Thursday, October 21st, 2010

We’re in the midst of a whooping cough epidemic. In California alone, 5,978 cases of whooping cough, or pertussis, have been reported. And tragically, 10 babies there have died of whooping cough. The latest death is so upsetting not only for the obvious reasons but because whooping cough deaths are preventable. Babies themselves can’t be immunized until they’re 2 months old, which is often the time they’re most vulnerable to whooping cough symptoms. (Infants are considered at high risk for pertussis until they’re 1 and have had three shots of the DTap vaccine that protects against diptheria, tetanus, and pertussis.) Up to 75 percent of babies who contract the disease get it from someone in their own home.

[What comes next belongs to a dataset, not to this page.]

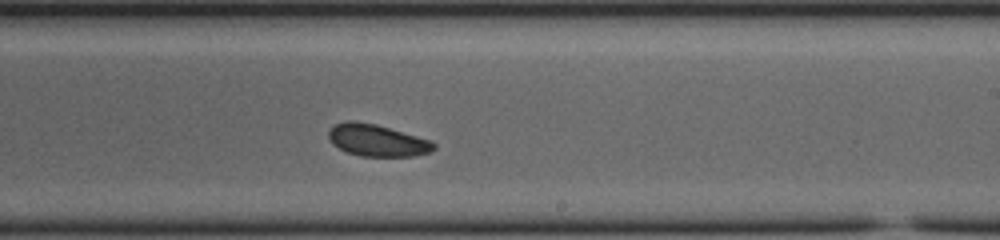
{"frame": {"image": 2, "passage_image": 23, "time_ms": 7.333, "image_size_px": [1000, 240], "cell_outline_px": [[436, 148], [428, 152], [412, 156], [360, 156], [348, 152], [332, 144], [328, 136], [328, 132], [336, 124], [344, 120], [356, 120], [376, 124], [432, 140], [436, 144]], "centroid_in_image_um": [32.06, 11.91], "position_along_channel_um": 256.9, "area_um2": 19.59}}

We’ll break down the precautionary steps for you.

If you’re pregnant, make sure that anyone who’s going to be around your baby—including your partner, your parents, your in-laws, your older children, and your babysitter—has had the booster for Tdap (tetanus, diphtheria, and pertussis) within the last five years.

If you’ve recently given birth and haven’t had the booster in the last five years, get the Tdap vaccine.

If you’re going to be around a newborn and haven’t had the booster in the last five years, get the Tdap vaccine.

See the pattern here? Get the Tdap vaccine.